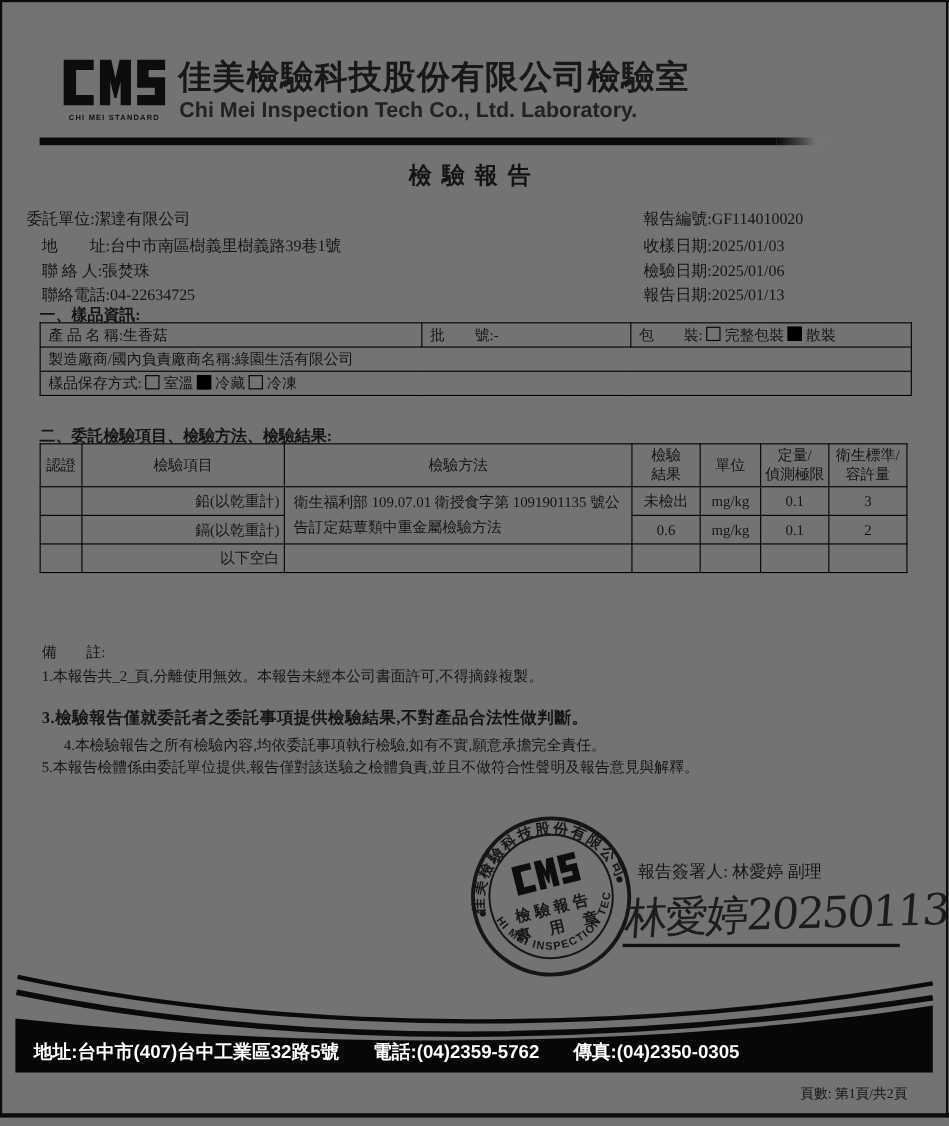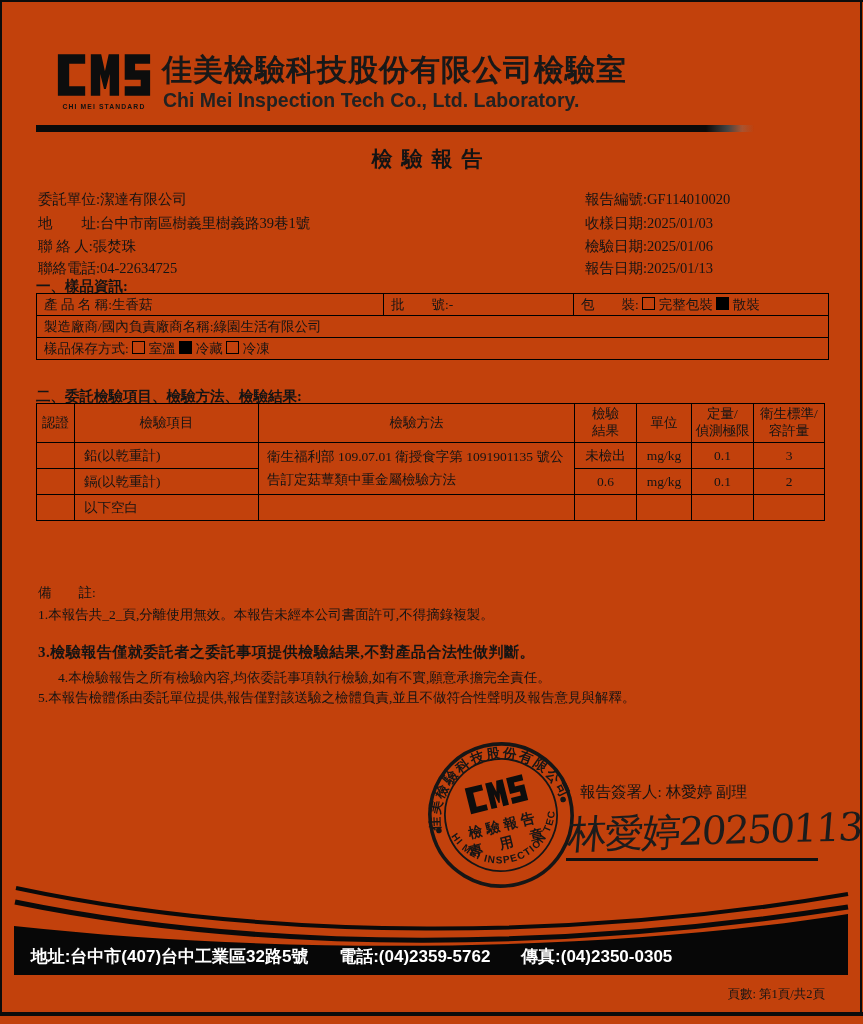"佳美檢驗科技股份有限公司檢驗室" .page { background: #c2410c -> #737373 }
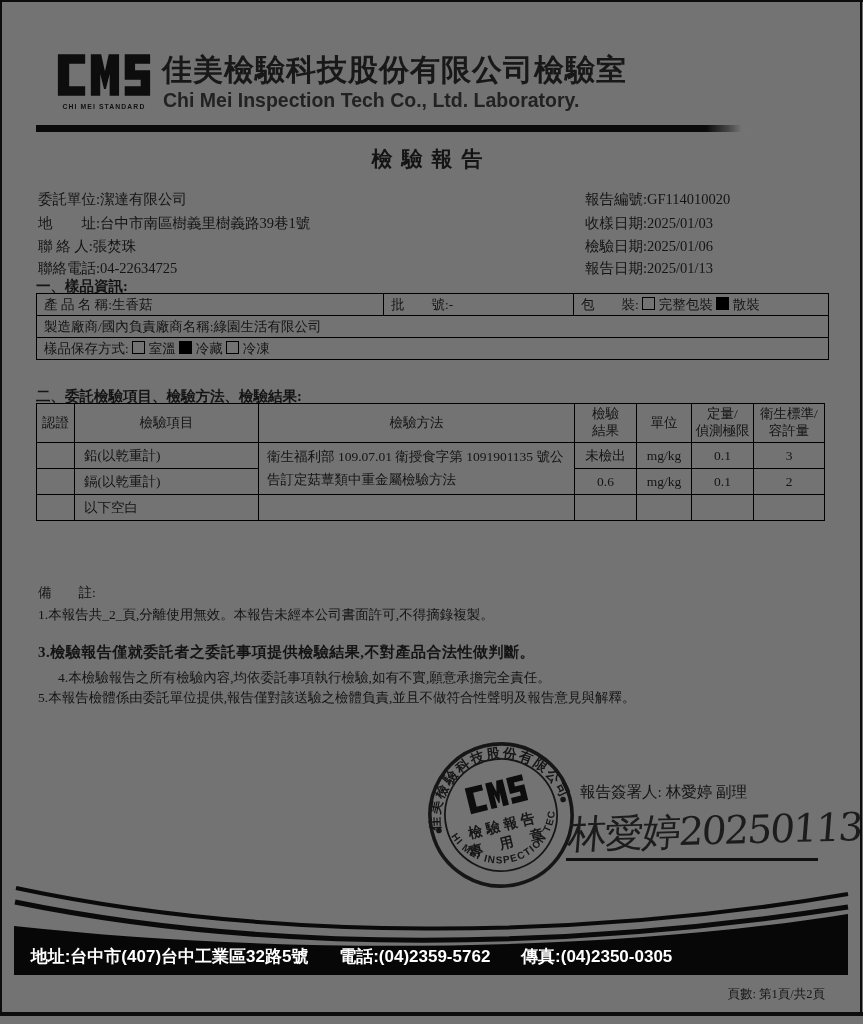"委託單位:潔達有限公司" div.info-line { left: 38px -> 24px }
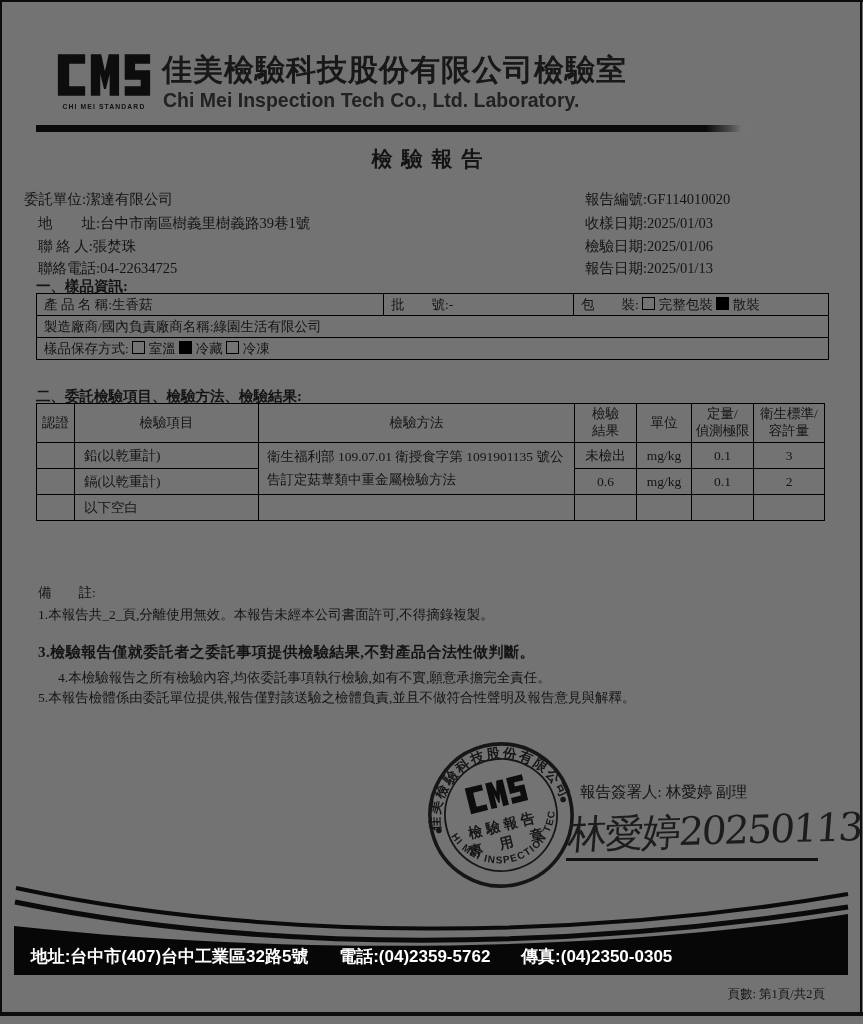"鉛(以乾重計)" .t2 td.item { text-align: none -> right }
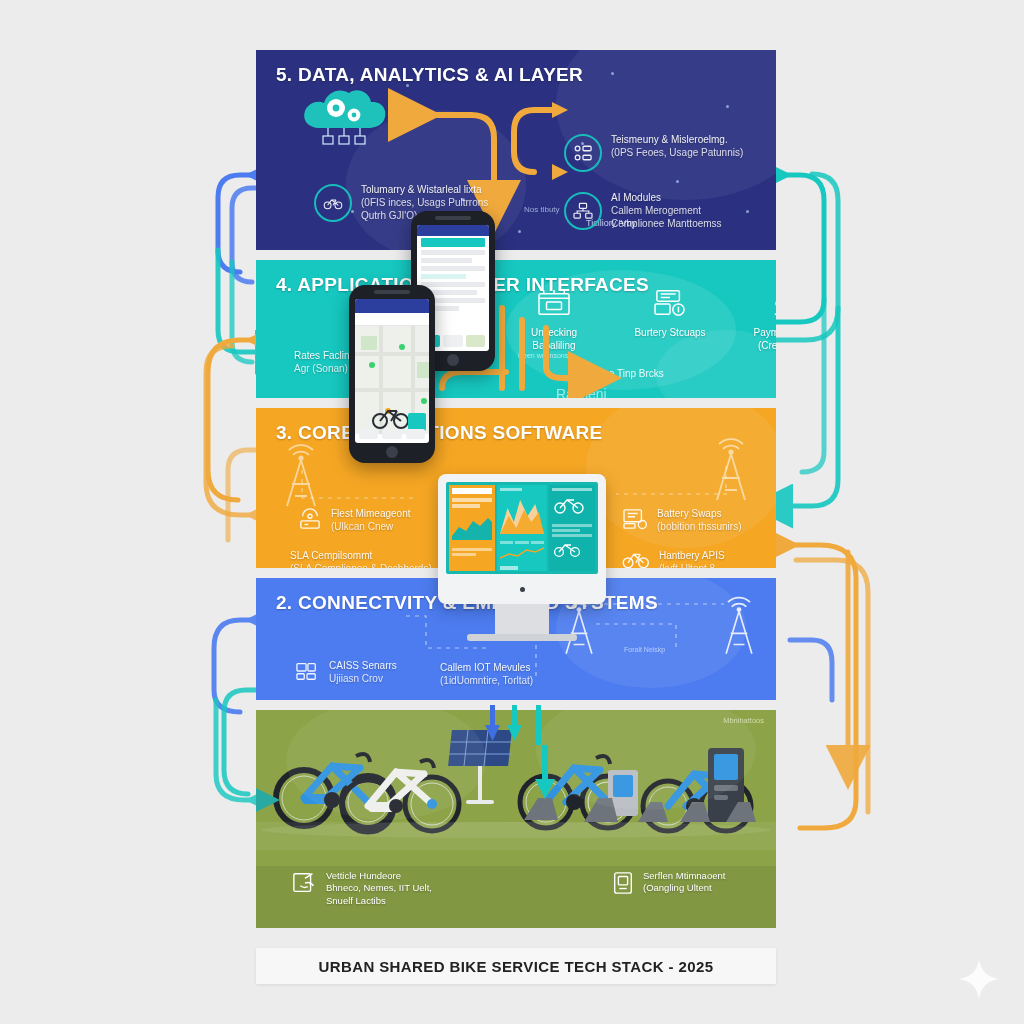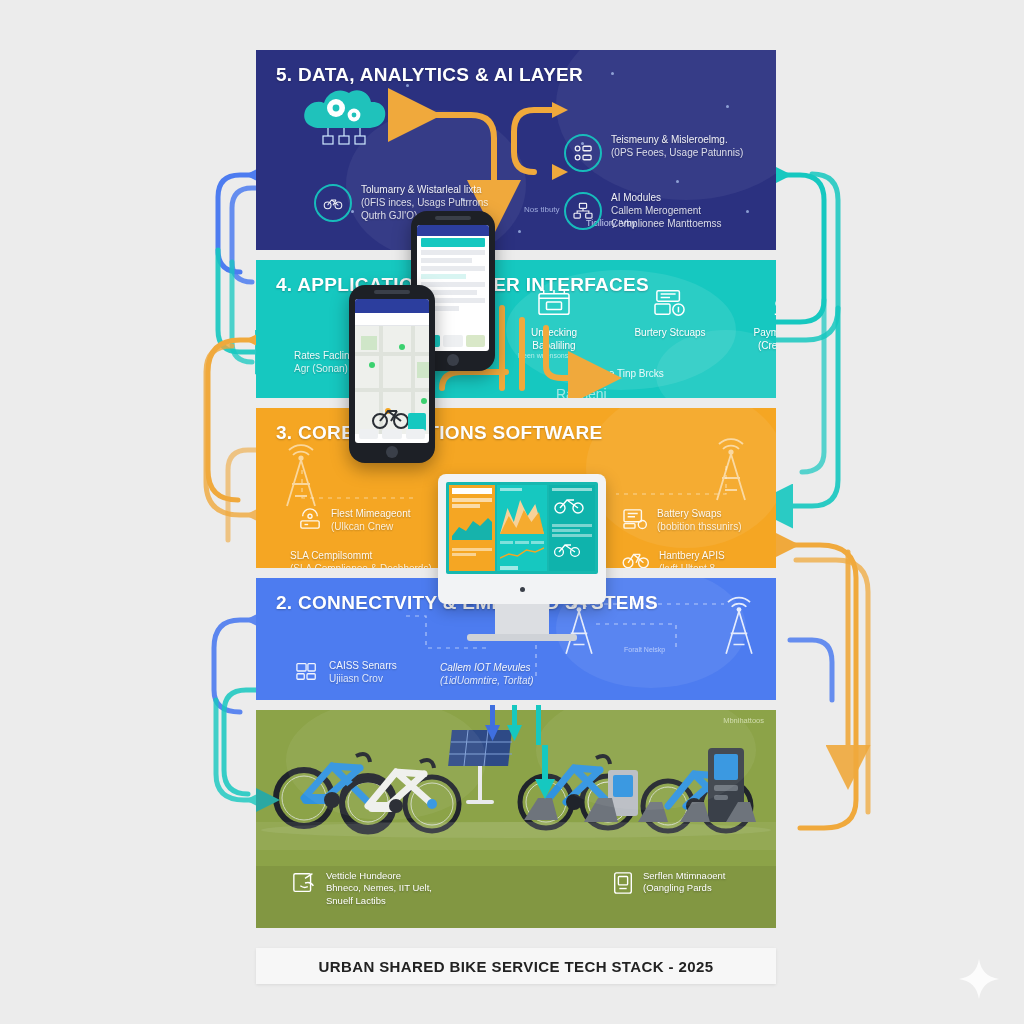"Callem IOT Mevules" .l2-c { font-style: italic -> none }
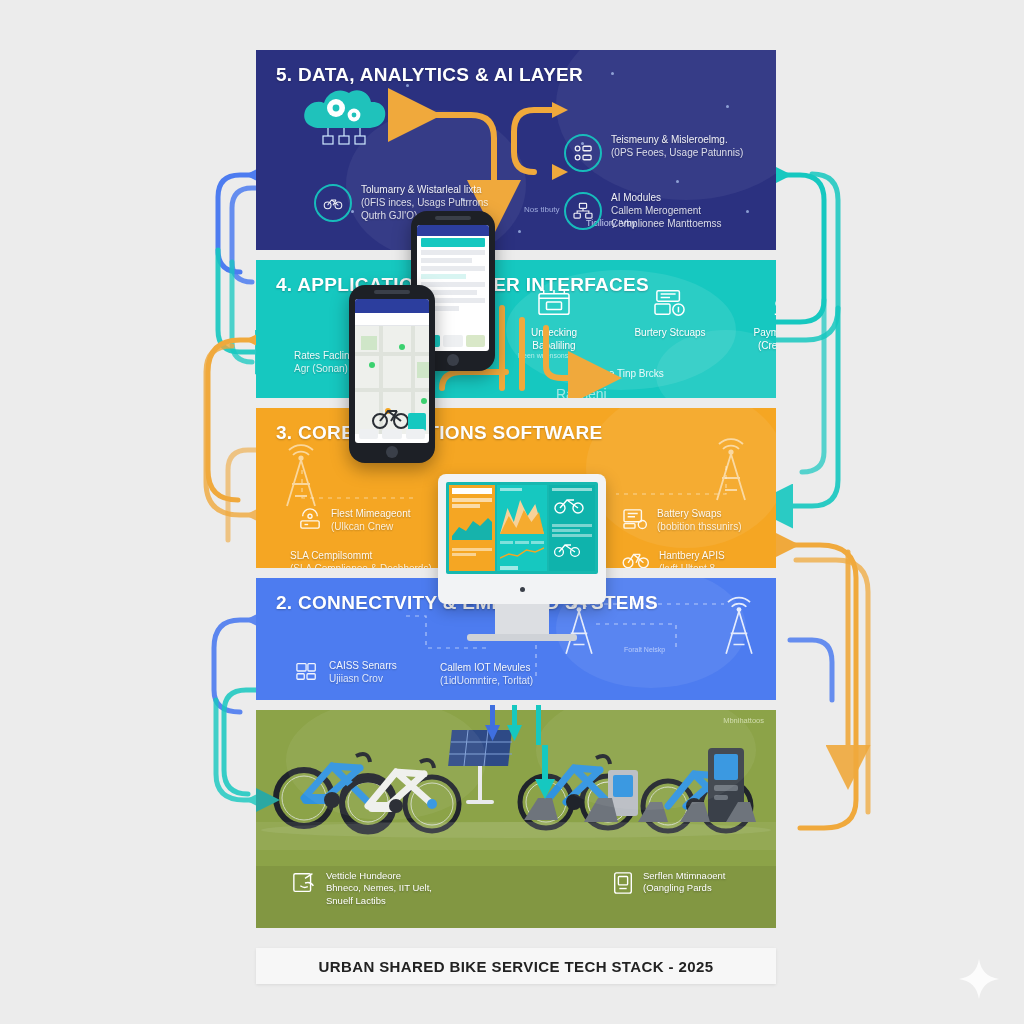"(Oangling Pards" span { text: Pards -> Ultent }
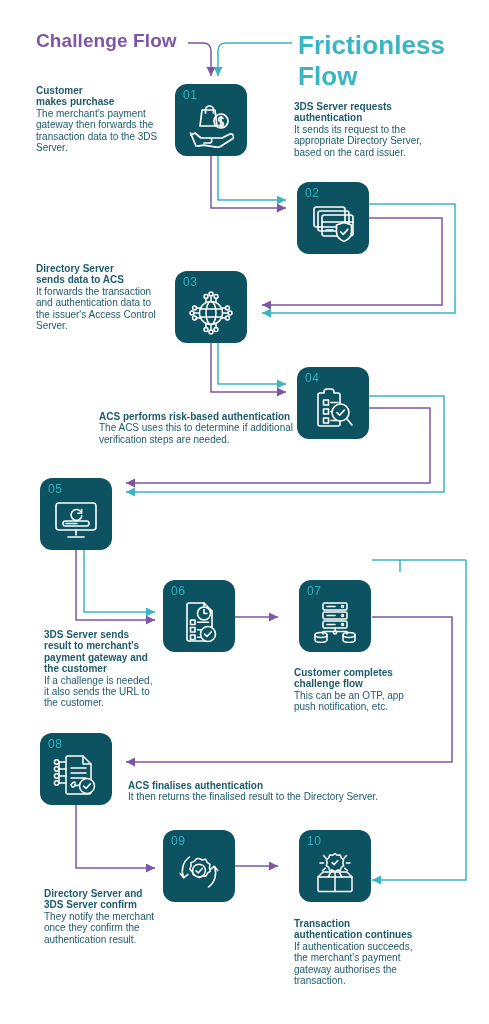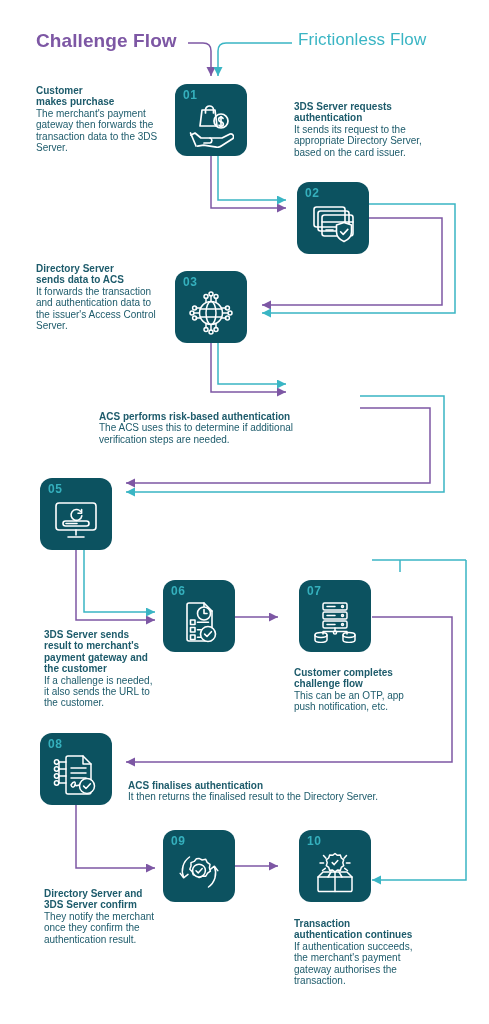"Frictionless Flow" .legend-frictionless { font-size: 17px -> 26px; font-weight: 400 -> 700 }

◇ ◇ ◇ ◇

- _What the exercise asks_
So that the copy stays exact, reproduce each record word for word and leave its images out.

- _Answer space_
"佳美檢驗科技股份有限公司檢驗室" .page { background: #c2410c -> #737373 }
"委託單位:潔達有限公司" div.info-line { left: 38px -> 24px }
"鉛(以乾重計)" .t2 td.item { text-align: none -> right }
"Callem IOT Mevules" .l2-c { font-style: italic -> none }
"(Oangling Pards" span { text: Pards -> Ultent }
"Frictionless Flow" .legend-frictionless { font-size: 17px -> 26px; font-weight: 400 -> 700 }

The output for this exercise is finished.